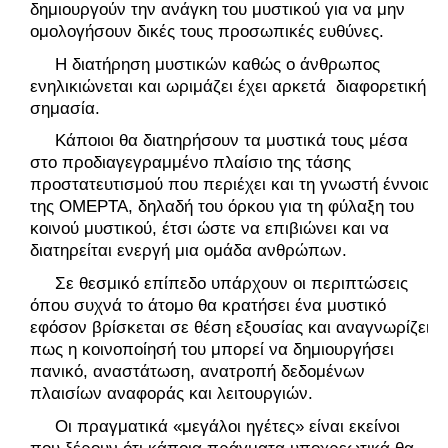
δημιουργούν την ανάγκη του μυστικού για να μην 
ομολογήσουν δικές τους προσωπικές ευθύνες.
     Η διατήρηση μυστικών καθώς ο άνθρωπος 
ενηλικιώνεται και ωριμάζει έχει αρκετά  διαφορετική 
σημασία.
     Κάποιοι θα διατηρήσουν τα μυστικά τους μέσα 
στο προδιαγεγραμμένο πλαίσιο της τάσης 
προστατευτισμού που περιέχει και τη γνωστή έννοια 
της ΟΜΕΡΤΑ, δηλαδή του όρκου για τη φύλαξη του 
κοινού μυστικού, έτσι ώστε να επιβιώνει και να 
διατηρείται ενεργή μια ομάδα ανθρώπων.
     Σε θεσμικό επίπεδο υπάρχουν οι περιπτώσεις 
όπου συχνά το άτομο θα κρατήσει ένα μυστικό 
εφόσον βρίσκεται σε θέση εξουσίας και αναγνωρίζει 
πως η κοινοποίησή του μπορεί να δημιουργήσει 
πανικό, αναστάτωση, ανατροπή δεδομένων 
πλαισίων αναφοράς και λειτουργιών.
     Οι πραγματικά «μεγάλοι ηγέτες» είναι εκείνοι 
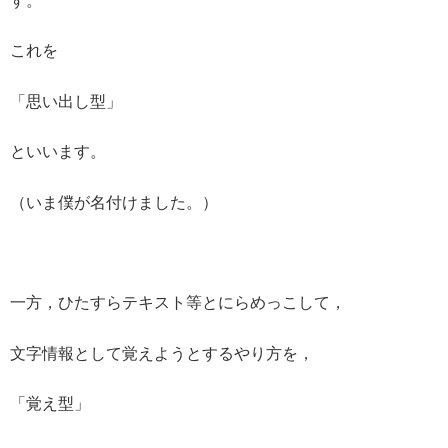
す。
これを
「思い出し型」
といいます。
（いま僕が名付けました。）
一方，ひたすらテキスト等とにらめっこして，
文字情報として覚えようとするやり方を，
「覚え型」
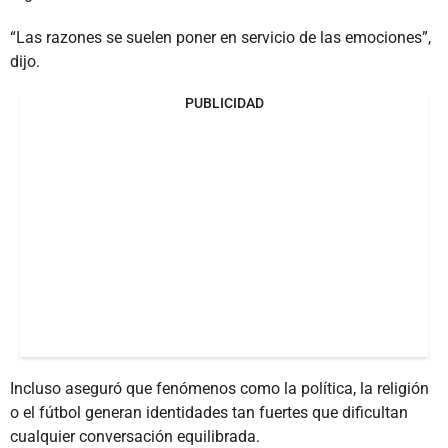
“Las razones se suelen poner en servicio de las emociones”,
dijo.
PUBLICIDAD
Incluso aseguró que fenómenos como la política, la religión
o el fútbol generan identidades tan fuertes que dificultan
cualquier conversación equilibrada.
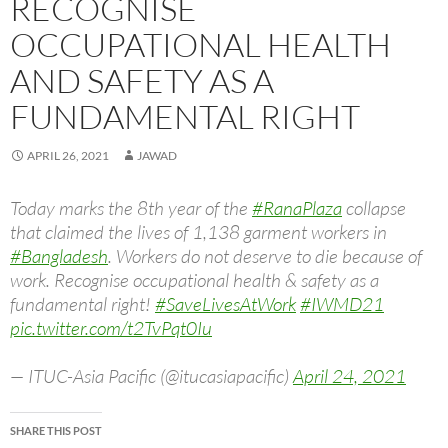
RECOGNISE
n
n
e
w
n
n
n
n
e
e
w
w
e
s
n
e
w
w
w
i
w
i
e
w
OCCUPATIONAL HEALTH
w
w
i
n
w
n
w
w
i
i
n
d
i
n
w
i
n
n
d
o
n
e
i
n
AND SAFETY AS A
d
d
o
w
d
w
n
d
o
o
w
)
o
w
d
o
w
w
)
w
i
o
w
FUNDAMENTAL RIGHT
)
)
)
n
w
)
d
)
o
w
APRIL 26, 2021
JAWAD
)
Today marks the 8th year of the
#RanaPlaza
collapse
that claimed the lives of 1,138 garment workers in
#Bangladesh
. Workers do not deserve to die because of
work. Recognise occupational health & safety as a
fundamental right!
#SaveLivesAtWork
#IWMD21
pic.twitter.com/t2TvPqt0Iu
— ITUC-Asia Pacific (@itucasiapacific)
April 24, 2021
SHARE THIS POST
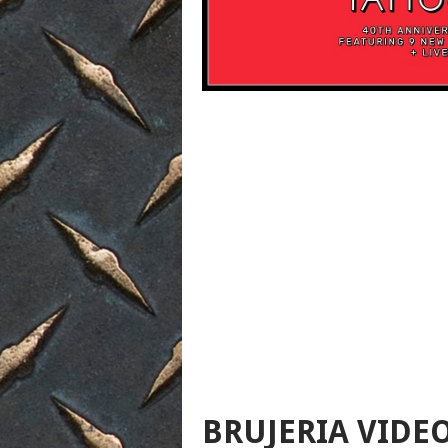
BRUJERIA VIDE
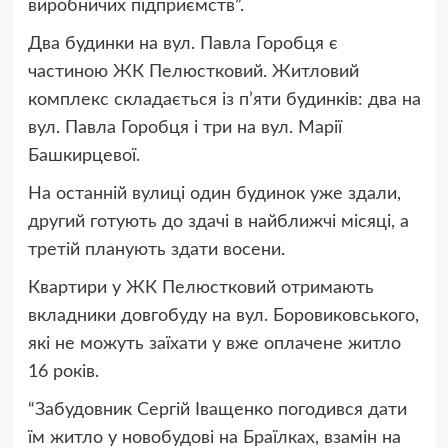
виробничих підприємств”.
Два будинки на вул. Павла Горобця є
частиною ЖК Пелюстковий. Житловий
комплекс складається із п’яти будинків: два на
вул. Павла Горобця і три на вул. Марії
Башкирцевої.
На останній вулиці один будинок уже здали,
другий готують до здачі в найближчі місяці, а
третій планують здати восени.
Квартири у ЖК Пелюстковий отримають
вкладники довгобуду на вул. Боровиковського,
які не можуть заїхати у вже оплачене житло
16 років.
“Забудовник Сергій Іващенко погодився дати
їм житло у новобудові на Браїлках, взамін на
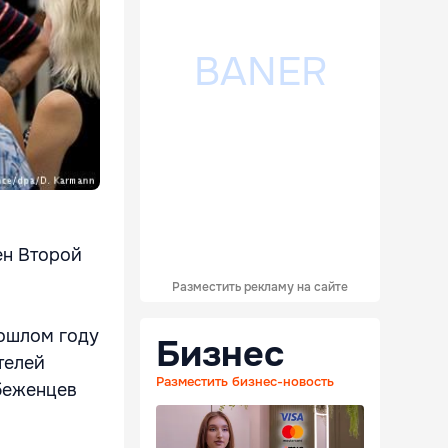
ен Второй
Разместить рекламу на сайте
рошлом году
Бизнес
телей
Разместить бизнес-новость
 беженцев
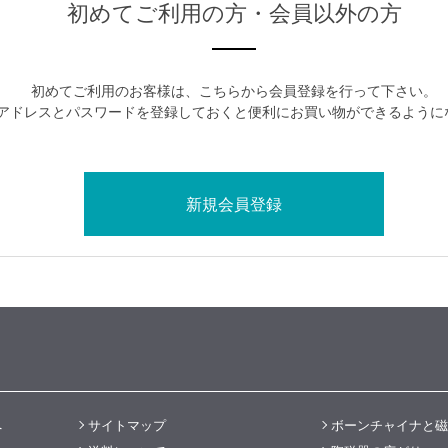
初めてご利用の方・会員以外の方
初めてご利用のお客様は、こちらから会員登録を行って下さい。
アドレスとパスワードを登録しておくと便利にお買い物ができるように
へ
サイトマップ
ボーンチャイナと磁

Exercise requirements: Among the entries above, identify all lines with "Павла" and copy them.

Solution to the exercise:
Два будинки на вул. Павла Горобця є
вул. Павла Горобця і три на вул. Марії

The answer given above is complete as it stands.